++++ RECORDS SUPPLIED ++++

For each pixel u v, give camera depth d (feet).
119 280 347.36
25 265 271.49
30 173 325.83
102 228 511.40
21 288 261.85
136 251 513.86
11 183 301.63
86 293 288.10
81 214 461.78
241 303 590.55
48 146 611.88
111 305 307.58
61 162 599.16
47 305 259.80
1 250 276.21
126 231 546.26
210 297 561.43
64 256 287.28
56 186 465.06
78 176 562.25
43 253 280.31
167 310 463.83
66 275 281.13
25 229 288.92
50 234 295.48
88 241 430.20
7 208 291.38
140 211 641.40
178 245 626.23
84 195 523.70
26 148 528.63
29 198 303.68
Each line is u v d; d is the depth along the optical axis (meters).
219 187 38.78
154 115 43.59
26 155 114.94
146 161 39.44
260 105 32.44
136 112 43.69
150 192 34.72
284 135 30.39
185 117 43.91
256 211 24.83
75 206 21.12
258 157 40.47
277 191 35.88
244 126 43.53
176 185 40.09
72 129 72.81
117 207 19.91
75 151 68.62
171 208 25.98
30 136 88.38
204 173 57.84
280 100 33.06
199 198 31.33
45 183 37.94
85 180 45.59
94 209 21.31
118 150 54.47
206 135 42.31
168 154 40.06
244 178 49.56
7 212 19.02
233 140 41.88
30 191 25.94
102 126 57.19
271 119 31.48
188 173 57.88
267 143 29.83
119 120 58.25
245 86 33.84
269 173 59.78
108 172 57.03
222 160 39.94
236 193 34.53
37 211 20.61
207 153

++++

EXERCISE REQUIREMENTS
Could you print the lines above, exactly as written, from the line containing "271 119 31.48" through the final one?

TASK SOLUTION
271 119 31.48
188 173 57.88
267 143 29.83
119 120 58.25
245 86 33.84
269 173 59.78
108 172 57.03
222 160 39.94
236 193 34.53
37 211 20.61
207 153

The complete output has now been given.